» **WHAT THIS TASK INVOLVES**: Reproduce the data from the line with "This record shows" to the line with "-0.012736, 0.018966, 0.528363]]", substituting "setting" for "scene" and leaving everything else unchanged.

» **RECORDS PROVIDED**:

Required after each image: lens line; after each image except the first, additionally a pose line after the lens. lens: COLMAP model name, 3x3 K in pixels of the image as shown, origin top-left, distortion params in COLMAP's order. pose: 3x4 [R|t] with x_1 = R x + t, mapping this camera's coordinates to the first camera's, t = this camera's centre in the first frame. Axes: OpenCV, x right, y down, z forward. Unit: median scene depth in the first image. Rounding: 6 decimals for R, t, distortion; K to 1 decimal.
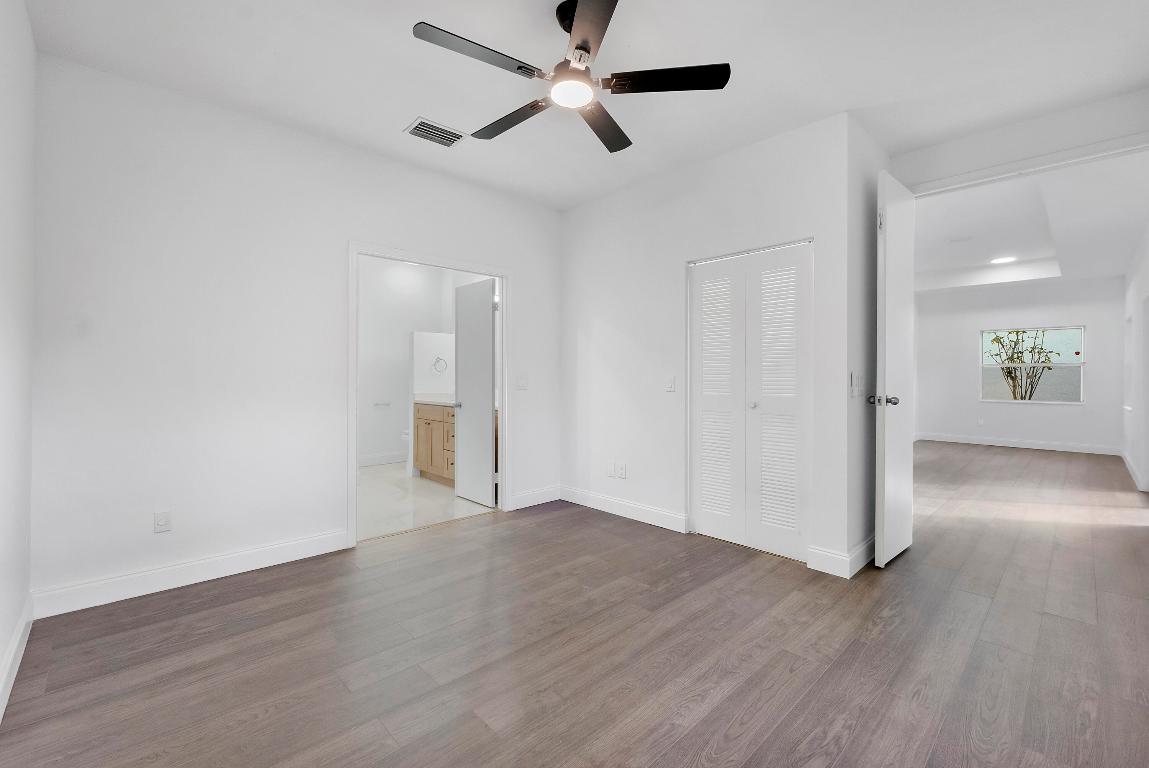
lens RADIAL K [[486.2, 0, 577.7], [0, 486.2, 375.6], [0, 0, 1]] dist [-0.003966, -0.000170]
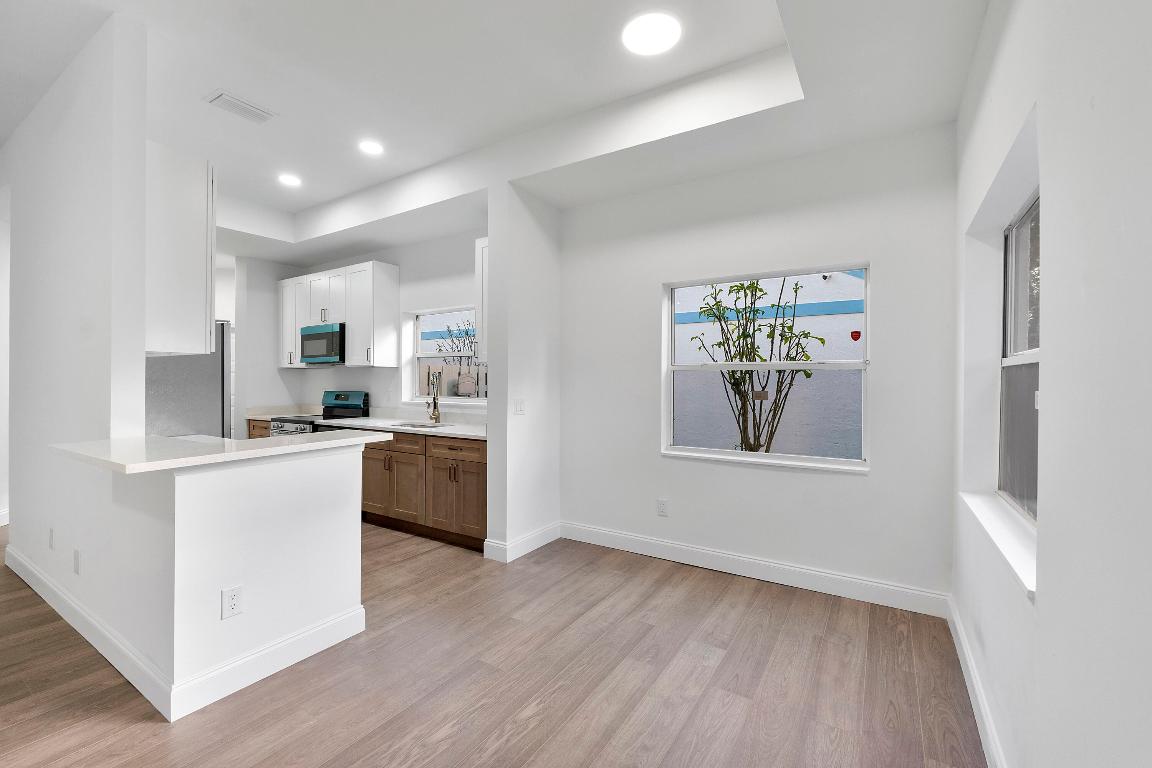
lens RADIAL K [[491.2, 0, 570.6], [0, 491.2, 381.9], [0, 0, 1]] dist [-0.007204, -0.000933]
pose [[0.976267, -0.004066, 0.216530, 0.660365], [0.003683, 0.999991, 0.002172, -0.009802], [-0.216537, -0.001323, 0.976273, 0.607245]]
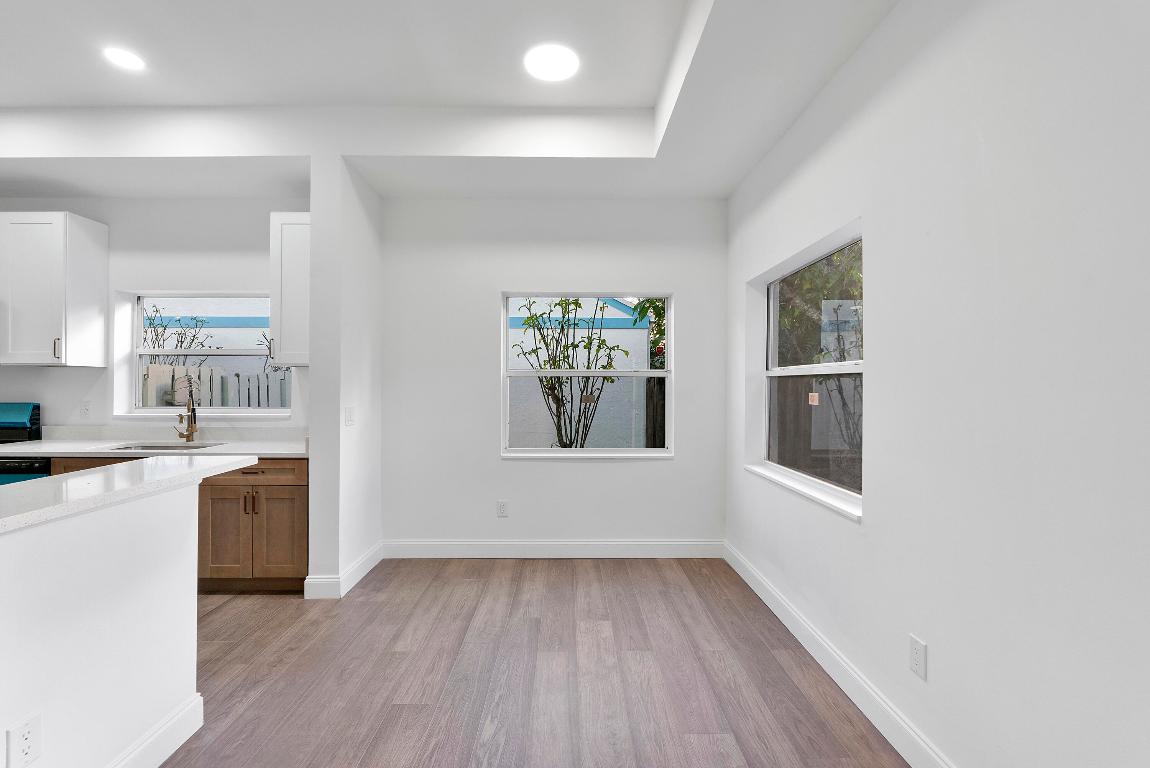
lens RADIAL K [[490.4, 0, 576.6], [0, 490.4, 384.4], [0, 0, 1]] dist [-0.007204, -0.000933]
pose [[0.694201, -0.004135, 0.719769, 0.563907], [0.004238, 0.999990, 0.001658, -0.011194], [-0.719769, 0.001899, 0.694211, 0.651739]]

* * *

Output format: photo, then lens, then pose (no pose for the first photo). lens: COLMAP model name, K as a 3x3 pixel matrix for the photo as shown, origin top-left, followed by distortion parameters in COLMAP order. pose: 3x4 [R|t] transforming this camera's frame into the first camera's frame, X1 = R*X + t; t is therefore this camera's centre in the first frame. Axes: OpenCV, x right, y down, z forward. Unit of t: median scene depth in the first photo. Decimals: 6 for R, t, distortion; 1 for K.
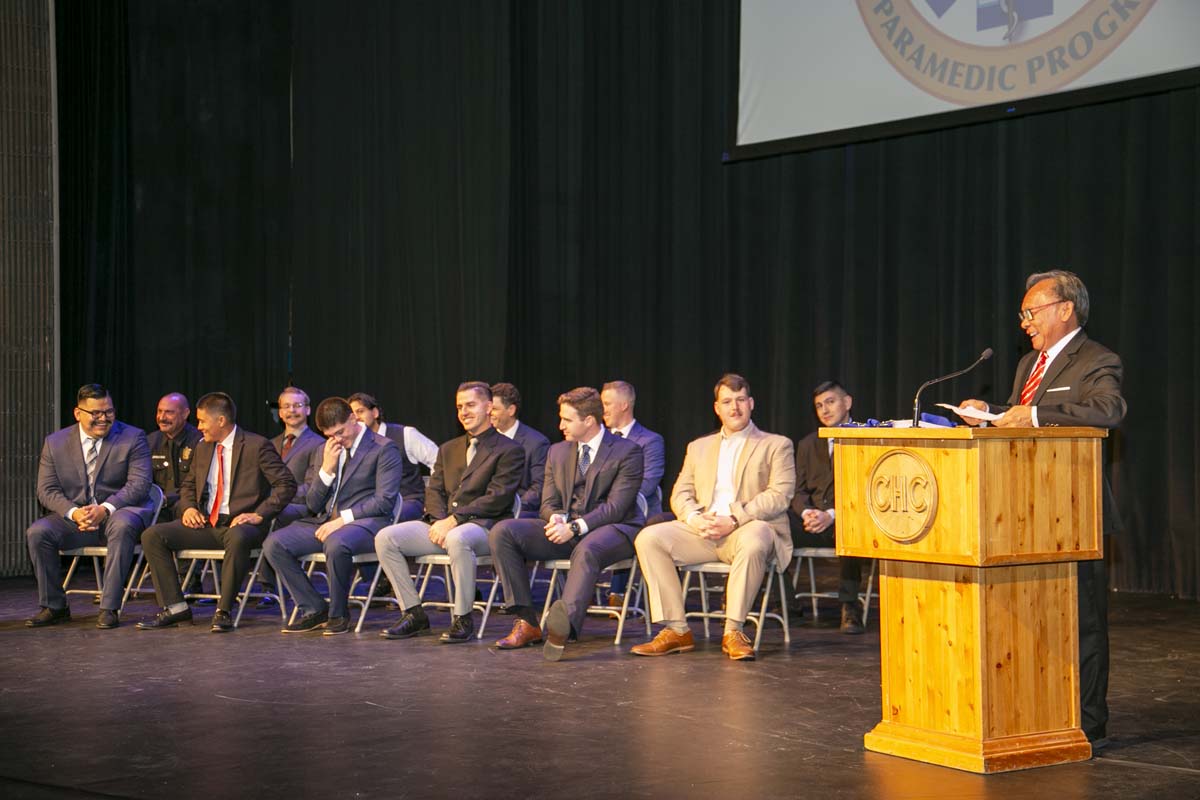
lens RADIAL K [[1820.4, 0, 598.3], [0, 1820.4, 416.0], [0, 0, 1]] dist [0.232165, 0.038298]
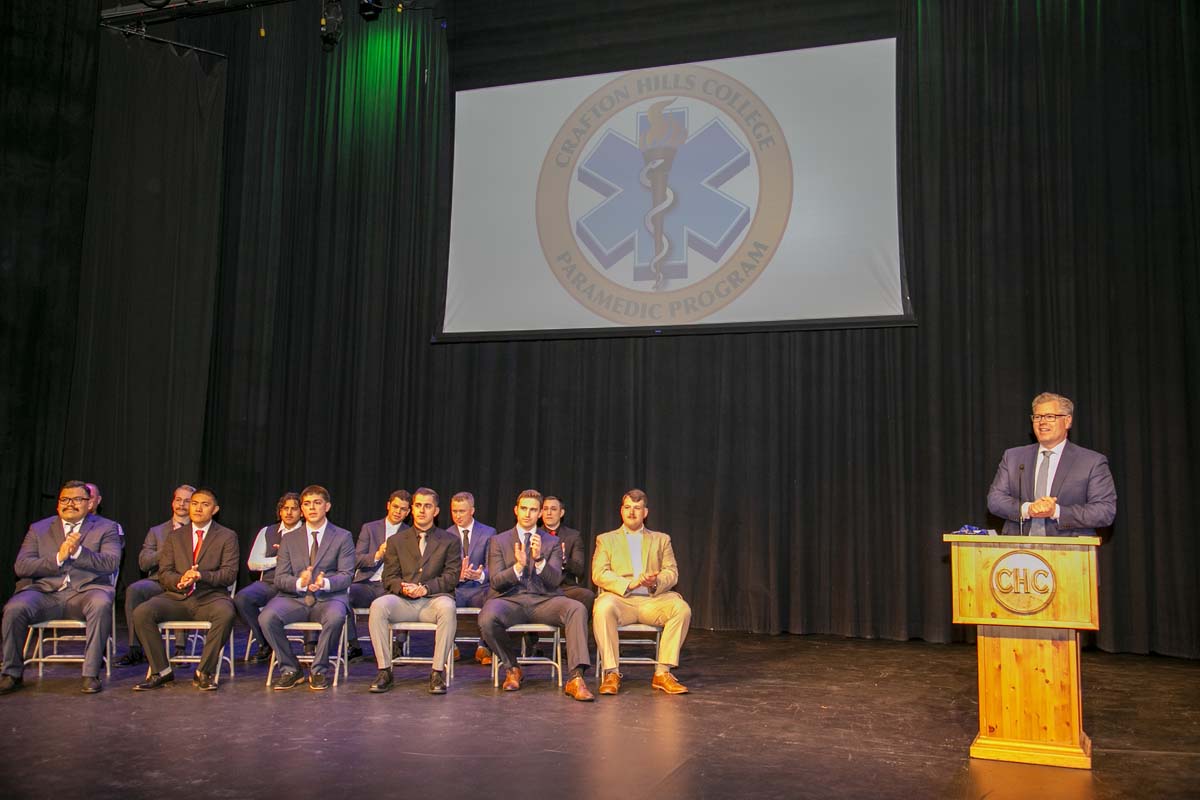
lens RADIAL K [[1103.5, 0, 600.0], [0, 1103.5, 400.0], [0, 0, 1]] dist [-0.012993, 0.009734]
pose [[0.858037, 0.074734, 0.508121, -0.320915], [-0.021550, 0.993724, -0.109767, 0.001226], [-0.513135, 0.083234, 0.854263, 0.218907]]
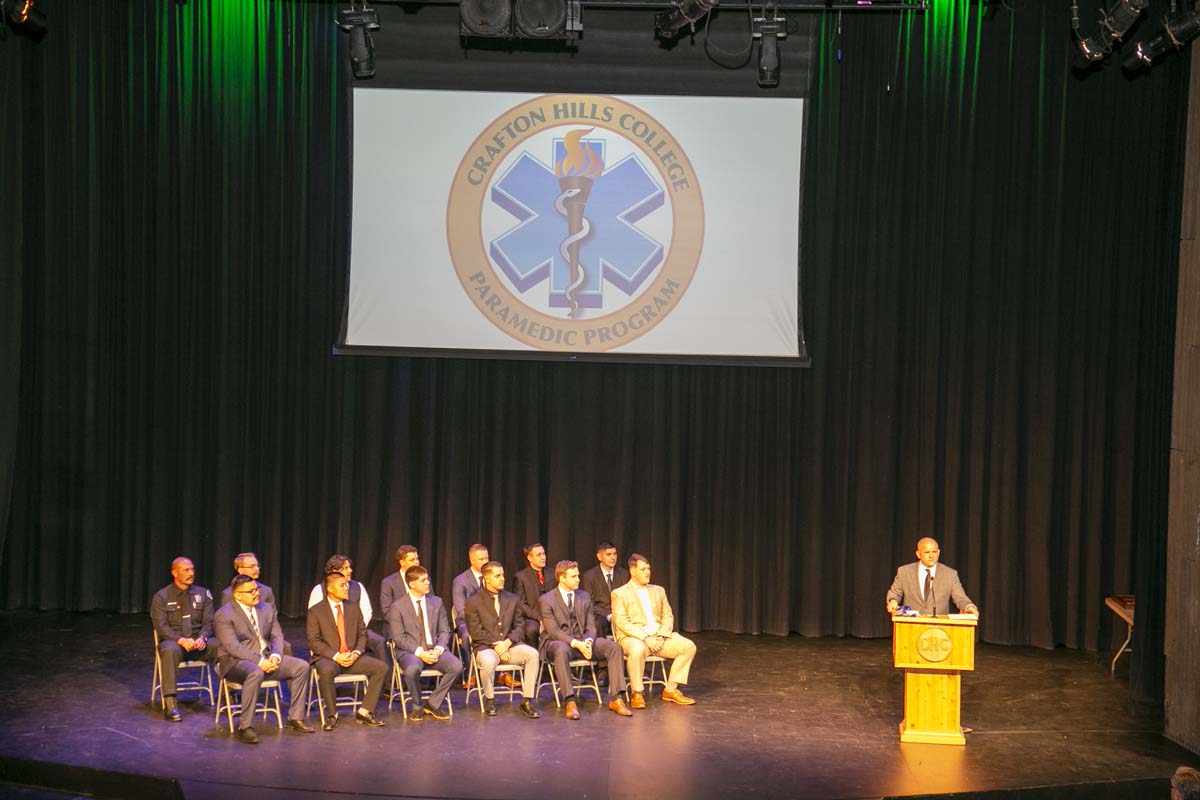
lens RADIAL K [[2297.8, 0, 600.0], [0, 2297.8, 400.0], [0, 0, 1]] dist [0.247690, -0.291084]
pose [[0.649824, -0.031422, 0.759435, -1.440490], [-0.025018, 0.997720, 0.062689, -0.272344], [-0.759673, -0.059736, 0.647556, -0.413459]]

...

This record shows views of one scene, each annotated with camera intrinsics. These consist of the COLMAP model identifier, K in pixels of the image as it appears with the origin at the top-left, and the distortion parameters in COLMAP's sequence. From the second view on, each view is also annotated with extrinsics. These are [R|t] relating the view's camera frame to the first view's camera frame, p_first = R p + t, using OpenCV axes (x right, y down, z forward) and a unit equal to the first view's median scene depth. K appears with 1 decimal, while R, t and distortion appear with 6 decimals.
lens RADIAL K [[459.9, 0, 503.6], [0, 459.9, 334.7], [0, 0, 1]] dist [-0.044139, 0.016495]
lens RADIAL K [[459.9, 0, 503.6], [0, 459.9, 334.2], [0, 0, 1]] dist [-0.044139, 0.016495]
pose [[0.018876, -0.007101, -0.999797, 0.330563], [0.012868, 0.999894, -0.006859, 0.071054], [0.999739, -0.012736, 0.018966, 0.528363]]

» **RESULT BELOW**:
This record shows views of one setting, each annotated with camera intrinsics. These consist of the COLMAP model identifier, K in pixels of the image as it appears with the origin at the top-left, and the distortion parameters in COLMAP's sequence. From the second view on, each view is also annotated with extrinsics. These are [R|t] relating the view's camera frame to the first view's camera frame, p_first = R p + t, using OpenCV axes (x right, y down, z forward) and a unit equal to the first view's median setting depth. K appears with 1 decimal, while R, t and distortion appear with 6 decimals.
lens RADIAL K [[459.9, 0, 503.6], [0, 459.9, 334.7], [0, 0, 1]] dist [-0.044139, 0.016495]
lens RADIAL K [[459.9, 0, 503.6], [0, 459.9, 334.2], [0, 0, 1]] dist [-0.044139, 0.016495]
pose [[0.018876, -0.007101, -0.999797, 0.330563], [0.012868, 0.999894, -0.006859, 0.071054], [0.999739, -0.012736, 0.018966, 0.528363]]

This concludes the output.